On 21 May Hashemi Rafsanjani was barred from standing for president by the Guardian Council.

== Registration ==
The emergence of two-term former president Ali Akbar Hashemi Rafsanjani and Ahmadinejad’s top aide, Esfandiar Rahim Mashaei, dramatically changed the landscape of an election that until recently most observers thought would be fought between conservative candidates loyal to Iran’s supreme leader, Ayatollah Ali Khamenei. Amid tight security, Rafsanjani made his way through the crowd to the registration center. As he arrived at the designated desk, it became clear that Mashaei, flanked by Ahmadinejad, was registering simultaneously just a few feet away. "I came to serve. It is the right of the people to choose me or not.", Rafsanjani said. Rafsanjani endorsed the opposition Green Movement during the last election in 2009, when Mahmoud Ahmadinejad, the outgoing president, won a disputed contest.

==Endorsements==
Mohammad Khatami, former president of Iran supported Rafsanjani to sign on for election. In response to calls to nominate himself, Khatami issued a statement on his website, saying, "Even if we get a chance to run in the election, we won’t have the right to receive more than a certain number of votes". Khatami said: "He is the most suitable person who is able to solve complicated problems of the country".

Reformist presidential hopeful Mohammad Shariatmadari withdrew his candidacy from the presidential elections in support of former president Ali Akbar Hashemi Rafsanjani.

Pro-reform Islamic Iran Participation Front and the Mojahedin of the Islamic Revolution of Iran Organization whose many members were arrested and jailed because of protests after the previous presidential election in 2009 have declared they will support Ayatollah Akbar Hashemi Rafsanjani in the 2013 presidential election.
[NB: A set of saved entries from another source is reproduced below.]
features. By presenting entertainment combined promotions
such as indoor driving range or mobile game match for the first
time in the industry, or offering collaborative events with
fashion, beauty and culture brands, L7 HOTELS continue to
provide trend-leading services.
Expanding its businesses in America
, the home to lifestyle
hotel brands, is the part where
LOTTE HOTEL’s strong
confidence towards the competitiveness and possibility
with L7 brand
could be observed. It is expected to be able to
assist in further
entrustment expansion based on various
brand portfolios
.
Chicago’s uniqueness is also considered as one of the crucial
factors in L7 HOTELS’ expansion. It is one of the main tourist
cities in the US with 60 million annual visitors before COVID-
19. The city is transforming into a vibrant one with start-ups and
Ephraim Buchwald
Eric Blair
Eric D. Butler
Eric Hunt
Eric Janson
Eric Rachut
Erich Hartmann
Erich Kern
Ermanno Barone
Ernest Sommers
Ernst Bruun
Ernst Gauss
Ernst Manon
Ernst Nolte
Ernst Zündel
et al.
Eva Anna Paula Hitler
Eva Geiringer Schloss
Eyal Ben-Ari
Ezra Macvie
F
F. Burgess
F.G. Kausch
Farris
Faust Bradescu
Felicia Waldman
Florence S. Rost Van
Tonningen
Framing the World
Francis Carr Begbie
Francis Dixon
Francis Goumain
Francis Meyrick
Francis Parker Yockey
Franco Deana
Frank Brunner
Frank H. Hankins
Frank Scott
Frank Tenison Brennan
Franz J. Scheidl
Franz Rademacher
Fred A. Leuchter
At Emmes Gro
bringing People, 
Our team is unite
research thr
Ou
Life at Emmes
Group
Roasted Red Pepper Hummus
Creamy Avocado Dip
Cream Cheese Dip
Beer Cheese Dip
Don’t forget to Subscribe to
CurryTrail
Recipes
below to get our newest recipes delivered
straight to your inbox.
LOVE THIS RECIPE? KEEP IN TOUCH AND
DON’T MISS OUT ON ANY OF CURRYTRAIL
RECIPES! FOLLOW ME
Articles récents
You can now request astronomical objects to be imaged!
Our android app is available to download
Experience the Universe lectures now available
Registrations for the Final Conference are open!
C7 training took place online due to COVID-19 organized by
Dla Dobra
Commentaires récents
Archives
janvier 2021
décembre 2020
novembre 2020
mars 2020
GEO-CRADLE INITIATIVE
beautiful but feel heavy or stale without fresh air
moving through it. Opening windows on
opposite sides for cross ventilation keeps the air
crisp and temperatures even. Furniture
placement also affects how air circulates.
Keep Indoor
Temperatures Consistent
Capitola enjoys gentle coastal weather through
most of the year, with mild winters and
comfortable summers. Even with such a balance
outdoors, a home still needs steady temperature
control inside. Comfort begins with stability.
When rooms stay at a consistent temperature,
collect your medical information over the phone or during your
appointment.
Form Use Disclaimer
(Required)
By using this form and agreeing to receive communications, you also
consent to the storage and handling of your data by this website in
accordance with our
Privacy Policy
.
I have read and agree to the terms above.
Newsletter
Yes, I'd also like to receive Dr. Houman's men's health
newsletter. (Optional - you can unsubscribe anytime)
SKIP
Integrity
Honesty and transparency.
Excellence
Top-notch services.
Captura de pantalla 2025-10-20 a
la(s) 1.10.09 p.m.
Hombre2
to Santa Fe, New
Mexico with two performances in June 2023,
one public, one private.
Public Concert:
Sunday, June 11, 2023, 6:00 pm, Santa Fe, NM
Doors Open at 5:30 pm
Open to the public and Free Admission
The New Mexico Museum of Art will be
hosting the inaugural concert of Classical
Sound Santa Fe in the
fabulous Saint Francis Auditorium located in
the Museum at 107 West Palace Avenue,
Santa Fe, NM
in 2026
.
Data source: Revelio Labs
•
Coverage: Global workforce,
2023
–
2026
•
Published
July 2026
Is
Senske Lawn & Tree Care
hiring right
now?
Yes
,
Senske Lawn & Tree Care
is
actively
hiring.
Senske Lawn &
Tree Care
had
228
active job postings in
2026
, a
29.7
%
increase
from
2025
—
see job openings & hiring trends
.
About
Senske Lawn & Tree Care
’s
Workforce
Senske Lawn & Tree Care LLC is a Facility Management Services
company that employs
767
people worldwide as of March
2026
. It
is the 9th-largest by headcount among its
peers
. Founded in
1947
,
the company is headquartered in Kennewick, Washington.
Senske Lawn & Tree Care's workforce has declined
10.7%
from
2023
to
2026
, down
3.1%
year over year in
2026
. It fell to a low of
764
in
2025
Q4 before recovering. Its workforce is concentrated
The Islamic Revolution Mojahedin Organization front has said in a statement that "the gap between the government and the public has reached its peak, so that distrust toward the administration has never been so high."

Ali Mazrooei, former parliamentarian supported him and said: "Rafsanjani will be able to get most of the votes at the elections, because he, among other candidates, will succeed the most at improving the current situation in Iran".

==Statements==

===Statement No.1===
In one of his first statements since joining the race he spoke in general terms of seeking a new "economic and political" rebirth in a time of "foreign threats and sanctions." Rafsanjani emphasized the necessity of promoting moderation, national unity, and public confidence in the system, expressing hope that the upcoming election would open a new chapter in Iran's contemporary history.

===Statement No.2===
Ayatollah Akbar Hashemi Rafsanjani, expounded his plans in the second statement and said: "He will place special emphasis on the country’s development plan in order to overcome the ongoing economic vows, while pledging to boost national unity and cooperation in Iran."